» **PROMPT**: Filter these entries down to the lines that hold the word "linecap", and show each of them.
BEGIN INPUT
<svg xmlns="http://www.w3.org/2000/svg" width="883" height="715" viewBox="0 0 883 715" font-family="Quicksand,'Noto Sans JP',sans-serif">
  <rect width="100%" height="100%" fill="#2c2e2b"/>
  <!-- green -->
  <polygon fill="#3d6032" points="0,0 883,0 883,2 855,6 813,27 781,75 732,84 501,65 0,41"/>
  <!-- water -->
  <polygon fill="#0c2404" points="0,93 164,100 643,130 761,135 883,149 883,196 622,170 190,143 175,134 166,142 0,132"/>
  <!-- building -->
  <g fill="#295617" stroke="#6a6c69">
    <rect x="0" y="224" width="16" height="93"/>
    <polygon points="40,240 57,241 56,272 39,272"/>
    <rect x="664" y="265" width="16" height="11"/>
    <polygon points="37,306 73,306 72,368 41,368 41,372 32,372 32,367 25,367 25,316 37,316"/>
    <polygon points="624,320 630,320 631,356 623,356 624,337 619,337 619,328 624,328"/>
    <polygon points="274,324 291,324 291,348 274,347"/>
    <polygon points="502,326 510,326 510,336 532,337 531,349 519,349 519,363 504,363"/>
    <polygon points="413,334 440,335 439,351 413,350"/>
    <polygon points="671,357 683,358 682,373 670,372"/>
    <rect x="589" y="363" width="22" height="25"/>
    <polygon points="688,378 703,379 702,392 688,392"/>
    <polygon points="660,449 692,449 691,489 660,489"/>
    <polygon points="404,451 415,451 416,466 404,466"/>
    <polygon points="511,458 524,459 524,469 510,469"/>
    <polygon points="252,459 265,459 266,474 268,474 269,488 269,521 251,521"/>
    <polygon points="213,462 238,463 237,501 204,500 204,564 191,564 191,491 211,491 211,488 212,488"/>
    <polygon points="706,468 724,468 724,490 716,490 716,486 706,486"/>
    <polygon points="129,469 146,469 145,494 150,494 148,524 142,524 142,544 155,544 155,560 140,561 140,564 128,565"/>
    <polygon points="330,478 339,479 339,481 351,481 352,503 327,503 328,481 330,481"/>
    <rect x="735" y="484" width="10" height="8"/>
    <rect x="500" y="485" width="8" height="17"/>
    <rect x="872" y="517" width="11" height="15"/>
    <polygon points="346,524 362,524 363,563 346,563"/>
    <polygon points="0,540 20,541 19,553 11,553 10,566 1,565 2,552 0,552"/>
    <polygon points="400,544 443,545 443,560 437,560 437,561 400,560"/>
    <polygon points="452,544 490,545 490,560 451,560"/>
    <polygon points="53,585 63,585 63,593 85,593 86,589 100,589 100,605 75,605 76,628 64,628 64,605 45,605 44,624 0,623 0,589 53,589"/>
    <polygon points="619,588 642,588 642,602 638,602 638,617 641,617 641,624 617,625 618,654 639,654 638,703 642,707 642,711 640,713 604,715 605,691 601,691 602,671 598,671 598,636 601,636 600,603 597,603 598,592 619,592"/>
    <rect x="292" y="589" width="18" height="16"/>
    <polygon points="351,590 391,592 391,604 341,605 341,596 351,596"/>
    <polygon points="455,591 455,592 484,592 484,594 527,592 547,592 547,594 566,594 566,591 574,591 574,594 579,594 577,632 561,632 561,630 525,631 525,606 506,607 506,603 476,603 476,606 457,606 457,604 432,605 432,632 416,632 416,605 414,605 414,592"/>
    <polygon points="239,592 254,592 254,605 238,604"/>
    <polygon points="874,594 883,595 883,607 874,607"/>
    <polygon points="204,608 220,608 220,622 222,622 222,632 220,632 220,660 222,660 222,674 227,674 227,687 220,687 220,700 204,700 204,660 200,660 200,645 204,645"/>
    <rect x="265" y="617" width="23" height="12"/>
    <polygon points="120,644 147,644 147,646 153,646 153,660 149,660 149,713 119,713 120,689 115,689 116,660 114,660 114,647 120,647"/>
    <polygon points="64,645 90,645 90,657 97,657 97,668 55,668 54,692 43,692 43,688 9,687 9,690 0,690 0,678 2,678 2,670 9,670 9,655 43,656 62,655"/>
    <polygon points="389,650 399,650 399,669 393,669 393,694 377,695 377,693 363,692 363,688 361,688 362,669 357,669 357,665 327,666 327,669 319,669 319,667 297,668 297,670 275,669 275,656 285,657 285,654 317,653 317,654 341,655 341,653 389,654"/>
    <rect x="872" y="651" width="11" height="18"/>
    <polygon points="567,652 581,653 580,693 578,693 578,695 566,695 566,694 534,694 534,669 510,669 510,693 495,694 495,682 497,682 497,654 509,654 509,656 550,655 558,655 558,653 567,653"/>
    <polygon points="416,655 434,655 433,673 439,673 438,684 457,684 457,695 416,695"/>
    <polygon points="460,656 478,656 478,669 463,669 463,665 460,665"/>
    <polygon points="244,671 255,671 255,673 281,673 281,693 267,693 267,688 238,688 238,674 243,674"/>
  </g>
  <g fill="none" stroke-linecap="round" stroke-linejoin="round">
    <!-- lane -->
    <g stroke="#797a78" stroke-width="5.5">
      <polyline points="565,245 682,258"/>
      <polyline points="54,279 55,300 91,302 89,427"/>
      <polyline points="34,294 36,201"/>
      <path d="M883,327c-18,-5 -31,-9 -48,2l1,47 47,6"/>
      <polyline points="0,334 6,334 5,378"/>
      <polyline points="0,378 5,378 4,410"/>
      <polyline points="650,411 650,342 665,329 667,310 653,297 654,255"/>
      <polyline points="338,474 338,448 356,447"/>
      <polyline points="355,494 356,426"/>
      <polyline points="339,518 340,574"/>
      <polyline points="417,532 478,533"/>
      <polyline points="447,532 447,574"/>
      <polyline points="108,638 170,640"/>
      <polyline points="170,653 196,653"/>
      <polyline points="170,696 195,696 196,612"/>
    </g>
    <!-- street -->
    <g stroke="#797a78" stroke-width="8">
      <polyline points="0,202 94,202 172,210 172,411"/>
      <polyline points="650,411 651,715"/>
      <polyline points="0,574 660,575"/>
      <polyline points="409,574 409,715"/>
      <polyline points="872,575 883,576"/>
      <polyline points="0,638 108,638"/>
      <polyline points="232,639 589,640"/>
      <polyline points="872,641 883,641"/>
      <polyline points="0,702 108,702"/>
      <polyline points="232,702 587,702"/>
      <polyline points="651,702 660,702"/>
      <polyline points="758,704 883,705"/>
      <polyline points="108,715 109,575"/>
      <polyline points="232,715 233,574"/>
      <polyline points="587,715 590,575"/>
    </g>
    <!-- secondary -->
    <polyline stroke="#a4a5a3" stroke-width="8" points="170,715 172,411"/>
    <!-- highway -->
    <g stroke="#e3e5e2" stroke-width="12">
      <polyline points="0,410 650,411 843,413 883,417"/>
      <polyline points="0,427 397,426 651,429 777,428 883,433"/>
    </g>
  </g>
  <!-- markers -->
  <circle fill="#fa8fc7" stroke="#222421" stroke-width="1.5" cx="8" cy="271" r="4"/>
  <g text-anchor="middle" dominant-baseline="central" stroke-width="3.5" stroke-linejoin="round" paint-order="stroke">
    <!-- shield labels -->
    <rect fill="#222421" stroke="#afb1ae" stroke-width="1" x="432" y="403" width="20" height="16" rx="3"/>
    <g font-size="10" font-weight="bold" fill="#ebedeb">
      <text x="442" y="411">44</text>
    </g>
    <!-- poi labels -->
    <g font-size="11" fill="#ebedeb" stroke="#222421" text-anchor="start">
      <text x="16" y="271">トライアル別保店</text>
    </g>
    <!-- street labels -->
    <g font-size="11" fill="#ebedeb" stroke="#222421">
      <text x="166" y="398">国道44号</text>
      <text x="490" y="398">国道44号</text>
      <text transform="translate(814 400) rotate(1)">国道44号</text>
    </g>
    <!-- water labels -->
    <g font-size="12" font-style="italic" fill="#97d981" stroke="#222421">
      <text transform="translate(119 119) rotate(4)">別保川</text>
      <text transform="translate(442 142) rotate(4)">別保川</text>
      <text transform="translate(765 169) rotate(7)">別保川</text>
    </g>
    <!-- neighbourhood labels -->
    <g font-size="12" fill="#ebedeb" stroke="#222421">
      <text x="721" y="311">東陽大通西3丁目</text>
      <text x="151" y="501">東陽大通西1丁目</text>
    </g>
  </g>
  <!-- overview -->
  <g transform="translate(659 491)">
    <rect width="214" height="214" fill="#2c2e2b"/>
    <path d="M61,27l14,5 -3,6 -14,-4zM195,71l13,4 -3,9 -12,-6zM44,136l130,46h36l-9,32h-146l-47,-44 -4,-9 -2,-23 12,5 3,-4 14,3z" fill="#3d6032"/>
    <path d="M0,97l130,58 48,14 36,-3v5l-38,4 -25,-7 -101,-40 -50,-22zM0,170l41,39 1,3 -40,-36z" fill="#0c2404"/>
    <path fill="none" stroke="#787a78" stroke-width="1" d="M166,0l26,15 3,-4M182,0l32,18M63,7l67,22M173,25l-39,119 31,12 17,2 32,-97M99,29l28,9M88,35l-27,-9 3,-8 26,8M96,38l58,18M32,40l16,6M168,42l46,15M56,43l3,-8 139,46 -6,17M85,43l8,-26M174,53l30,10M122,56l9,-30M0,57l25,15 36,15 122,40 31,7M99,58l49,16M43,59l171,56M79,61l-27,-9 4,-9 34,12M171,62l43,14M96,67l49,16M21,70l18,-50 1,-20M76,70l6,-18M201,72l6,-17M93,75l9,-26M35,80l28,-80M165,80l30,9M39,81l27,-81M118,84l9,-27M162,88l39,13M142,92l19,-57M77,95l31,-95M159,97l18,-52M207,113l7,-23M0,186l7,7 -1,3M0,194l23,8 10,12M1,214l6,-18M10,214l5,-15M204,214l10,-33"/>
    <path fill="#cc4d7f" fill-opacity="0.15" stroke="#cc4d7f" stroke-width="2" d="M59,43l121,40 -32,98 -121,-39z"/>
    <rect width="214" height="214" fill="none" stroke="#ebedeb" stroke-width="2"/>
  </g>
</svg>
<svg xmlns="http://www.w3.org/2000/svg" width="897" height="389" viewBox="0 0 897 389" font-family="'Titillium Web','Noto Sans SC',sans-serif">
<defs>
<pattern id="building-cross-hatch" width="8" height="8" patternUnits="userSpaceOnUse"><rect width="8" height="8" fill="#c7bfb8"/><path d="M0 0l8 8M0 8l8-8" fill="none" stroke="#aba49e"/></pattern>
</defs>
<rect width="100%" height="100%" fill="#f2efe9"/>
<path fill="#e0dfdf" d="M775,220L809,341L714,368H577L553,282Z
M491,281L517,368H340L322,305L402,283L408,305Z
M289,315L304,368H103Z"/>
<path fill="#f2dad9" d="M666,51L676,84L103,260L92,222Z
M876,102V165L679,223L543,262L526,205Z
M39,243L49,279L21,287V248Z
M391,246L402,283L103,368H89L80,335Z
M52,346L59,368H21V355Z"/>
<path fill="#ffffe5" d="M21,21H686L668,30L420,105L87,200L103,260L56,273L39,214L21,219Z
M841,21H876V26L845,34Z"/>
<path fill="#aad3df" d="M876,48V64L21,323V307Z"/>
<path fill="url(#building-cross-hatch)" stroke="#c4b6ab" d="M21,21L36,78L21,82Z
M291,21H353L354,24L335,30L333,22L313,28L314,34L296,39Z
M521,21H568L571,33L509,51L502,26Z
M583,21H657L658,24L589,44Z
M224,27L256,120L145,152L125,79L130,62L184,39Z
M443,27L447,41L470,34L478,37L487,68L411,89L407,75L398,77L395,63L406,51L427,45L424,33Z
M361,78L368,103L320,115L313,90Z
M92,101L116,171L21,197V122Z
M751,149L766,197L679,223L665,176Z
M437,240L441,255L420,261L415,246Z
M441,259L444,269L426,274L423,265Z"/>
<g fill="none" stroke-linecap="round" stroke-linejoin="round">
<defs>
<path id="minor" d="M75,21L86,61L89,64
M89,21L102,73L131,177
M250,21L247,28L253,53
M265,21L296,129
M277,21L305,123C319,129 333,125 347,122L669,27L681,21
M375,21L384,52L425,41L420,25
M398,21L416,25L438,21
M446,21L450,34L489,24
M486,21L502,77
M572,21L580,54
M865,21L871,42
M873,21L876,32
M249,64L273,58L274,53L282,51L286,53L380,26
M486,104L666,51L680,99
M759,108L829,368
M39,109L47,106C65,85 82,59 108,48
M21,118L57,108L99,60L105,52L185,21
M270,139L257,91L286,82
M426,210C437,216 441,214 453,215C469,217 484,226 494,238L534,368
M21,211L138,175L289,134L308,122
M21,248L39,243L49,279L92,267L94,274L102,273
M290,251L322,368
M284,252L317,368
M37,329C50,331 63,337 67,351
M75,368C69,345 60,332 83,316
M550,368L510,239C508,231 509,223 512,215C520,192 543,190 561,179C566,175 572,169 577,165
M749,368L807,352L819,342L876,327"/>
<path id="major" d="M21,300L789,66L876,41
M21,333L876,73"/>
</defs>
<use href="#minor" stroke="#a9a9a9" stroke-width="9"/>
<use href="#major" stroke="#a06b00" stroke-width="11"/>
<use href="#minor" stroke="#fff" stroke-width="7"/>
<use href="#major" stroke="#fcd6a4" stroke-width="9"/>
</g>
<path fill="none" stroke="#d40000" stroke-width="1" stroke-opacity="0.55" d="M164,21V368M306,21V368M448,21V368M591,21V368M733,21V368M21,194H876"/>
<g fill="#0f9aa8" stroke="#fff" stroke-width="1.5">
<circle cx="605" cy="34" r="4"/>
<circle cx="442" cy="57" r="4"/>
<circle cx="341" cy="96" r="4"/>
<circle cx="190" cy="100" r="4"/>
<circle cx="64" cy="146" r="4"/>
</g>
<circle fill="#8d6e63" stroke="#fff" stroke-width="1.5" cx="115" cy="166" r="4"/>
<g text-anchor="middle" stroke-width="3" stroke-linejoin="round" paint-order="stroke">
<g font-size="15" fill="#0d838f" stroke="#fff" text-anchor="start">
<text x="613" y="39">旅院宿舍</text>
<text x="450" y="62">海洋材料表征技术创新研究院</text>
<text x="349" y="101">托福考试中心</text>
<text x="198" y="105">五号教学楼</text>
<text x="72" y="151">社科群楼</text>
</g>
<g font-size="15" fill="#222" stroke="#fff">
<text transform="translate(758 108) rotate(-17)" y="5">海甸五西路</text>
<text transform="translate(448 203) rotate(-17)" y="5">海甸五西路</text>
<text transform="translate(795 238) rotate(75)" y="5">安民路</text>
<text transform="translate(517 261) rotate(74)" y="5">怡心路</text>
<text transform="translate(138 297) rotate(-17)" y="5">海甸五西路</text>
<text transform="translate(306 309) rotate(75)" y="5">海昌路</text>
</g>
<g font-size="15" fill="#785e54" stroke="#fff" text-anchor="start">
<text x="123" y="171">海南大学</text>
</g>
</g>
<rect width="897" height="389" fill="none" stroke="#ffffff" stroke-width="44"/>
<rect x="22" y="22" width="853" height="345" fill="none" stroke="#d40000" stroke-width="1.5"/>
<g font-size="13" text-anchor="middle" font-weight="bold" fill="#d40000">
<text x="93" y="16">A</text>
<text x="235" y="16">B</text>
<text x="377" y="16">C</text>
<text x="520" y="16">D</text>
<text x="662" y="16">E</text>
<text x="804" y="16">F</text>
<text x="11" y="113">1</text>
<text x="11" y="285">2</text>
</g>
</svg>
END INPUT
» **EXPECTED OUTPUT**:
  <g fill="none" stroke-linecap="round" stroke-linejoin="round">
<g fill="none" stroke-linecap="round" stroke-linejoin="round">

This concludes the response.